Актеры приезжали в Москву нарядными, демонстрируя свое благосостояние, успехи, рассказывая, как публика где-нибудь в Ельце или Елабуге буквально носила их, своих кумиров, на руках… Мужчины щеголяли золотыми пенсне, массивными запонками, дорогими часами на цепочках, серебряными портсигарами. Дамы кутались в меха, звенели браслетами, сверкали кольцами…
К концу поста не нашедшие ангажемента актеры менялись на глазах — исчезали запонки, да и крахмальных манжетов уже не было видно, часов на цепочках тоже не было, вместо портсигаров появлялись коробочки с дешевым табаком и бумажками… Дамы ухитрялись где-то растерять и меха, и драгоценности. Злые языки утверждали, что все это оставлено у ростовщиков…
Однажды и Волгина, дожидаясь ангажемента, заложила свои кольца и палантин из соболя (который так и не смогла потом выкупить) и от отчаяния согласилась на предложение антрепренера Богомильского, державшего драматическую труппу в каком-то уездном городишке.
Хоть бы еще был театр в крупном губернском городе, где много интеллигентной публики — в Саратове, Костроме или Твери… А то Богом забытый Демьянов! Если уж нет счастья — то нет его ни в чем.
Уезжала в эту дыру Волгина со слезами.
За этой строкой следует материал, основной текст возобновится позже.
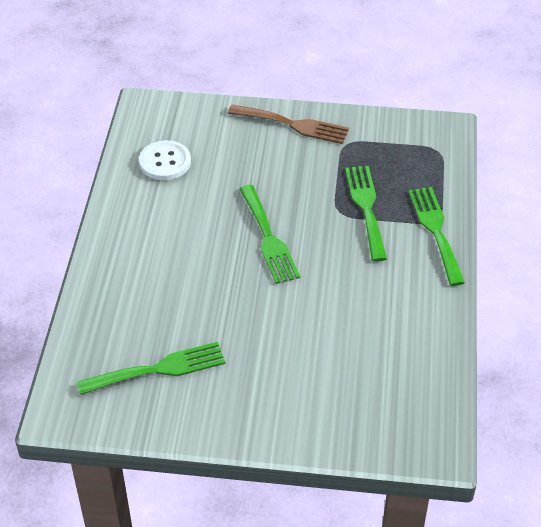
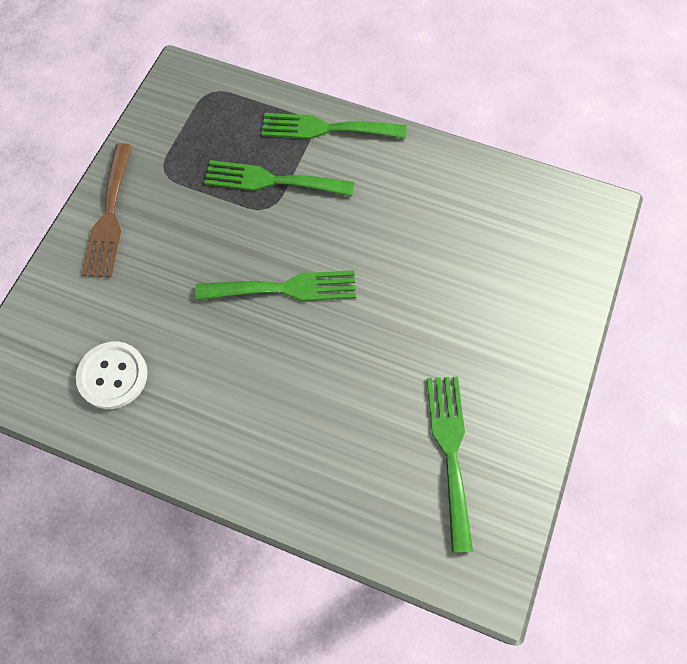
camera: 75 degrees left, 20 degrees up
brown fork [228,105,349,144] -> brown fork turned 150 degrees clockwise [81,143,132,277]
Жизнь опять посмеялась над ней, и теперь придется похоронить себя в провинции… Каких бы высот ни достигла Ольга Александровна на провинциальной сцене, никто никогда не узнает о них… Разве что, приехав в очередной раз в Москву «на бюро», она сама начнет рассказывать знакомым, как провинциальная публика носит ее на руках, но об этом на всех углах говорит практически каждая актриса, приехавшая в Первопрестольную за ангажементом…
Все оказалось не так уж страшно, как рисовалось издали. Тихий зеленый Демьянов Волгина нашла милым, уютным местом. Публика была, может быть, и не слишком интеллигентной, но особого свинства никто не допускал, не принято было. Даже подгулявшие купцы держались с достоинством, не роняли себя.
У антрепренера Богомильского было два важных достоинства — он вовремя выплачивал актерам жалованье и безоговорочно признавал авторитет Волгиной во всех сценических вопросах. Актриса, игравшая у самого Станиславского, могла обойтись без мелочных придирок и замечаний в провинциальном театре.
Единственное, что позволял себе Богомильский, — отклонить ту или иную пьесу из предложенных Ольгой, если сомневался в коммерческом успехе данного произведения. Но если уж пьеса была принята к постановке, Волгиной предоставлялся карт-бланш и никаких замечаний по поводу трактовки роли антрепренер себе не позволял.